When I finish talking,there is an ache in my chest like something is being crushed, my eyes brimming with unshed tears. I’ve told this story in this room dozens of times because each telling is a panacea. I don’t subscribe to a lot of what Oscar refers to as “new age nonsense” but the idea that grief gets heavier the longer you carry it alone is one that has helped me.

Horace smiles as I excuse myself to go and get a glass of water. In the kitchen, that tall man is still hovering, standing beside the sink with that piece of paper in his hand, a lit cigarette smoldering between his lips. The window is open, the night outside still and humid and pricked with stars.

“I’m sorry about your brother,” he says to me, this man. I notice his long fingers. Piano player’s fingers, my mum would have called them. I wonder if he is a musician. “It sounds like it happened very fast.”

“It did.” I pull a glass from the draining board. “It took us all by surprise.”

“Your parents must have been heartbroken.”

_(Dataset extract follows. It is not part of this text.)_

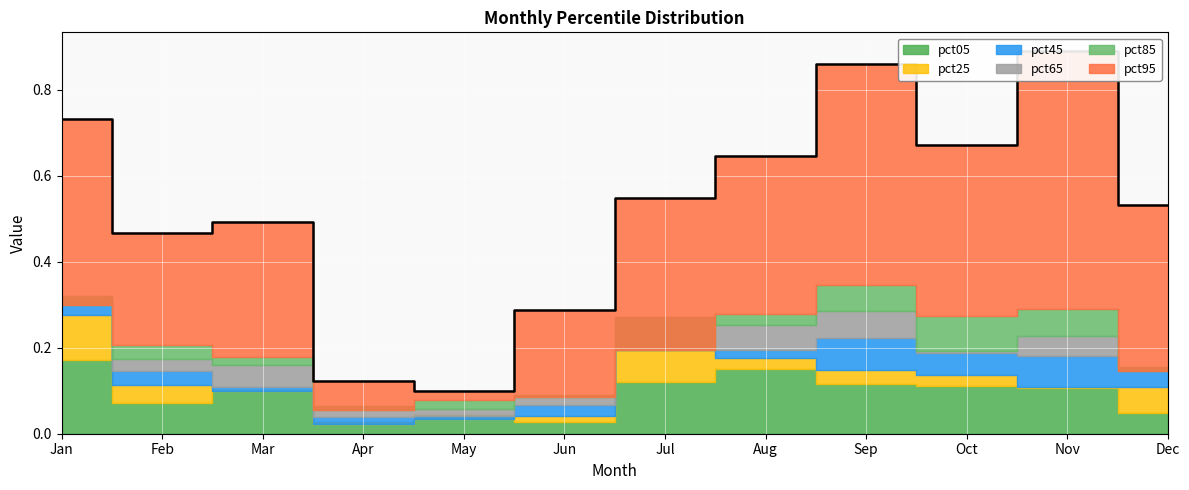

Which has a higher value, Mar or Sep?

Sep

“Yeah,” I tell him. Truth is, my mum switched off completely after Eddie died. Staring out the window with nightshade shadows beneath her eyes, fingers worrying at the loose skin of her neck. I was sixteen years old, just scraping through my exams and getting through college by the skin of my teeth. Her withdrawal was abrupt and immediate, and I felt it like a punch to the throat. The day I left home for university, she looked right through me, her face a rictus, holding my gaze long enough to say, “He should still be with us, Mina.”My dad, on the other hand, found God. It was a rock in a storm, he said. He became fervent and heated when he prayed, started hanging crucifixes around the house. I don’t blame him. I don’t blame either of them. But I find it hard to be around them, even now. Prayers and paralysis. Old wounds.

The man dips his head. Under the fluorescent lights, I can see glints of red in his hair. I glance down at the crumpled piece of paper he is holding. It is covered in scrawls and loops, scrappy-looking, like something a child has done.

“You should come in and sit down. Everyone is very friendly. You don’t have to talk if you don’t want to.”

“My daughter’s name was Maggie. She was seven years old and mad as a hatter. She had hair the color of autumn leaves. I loved her so much.”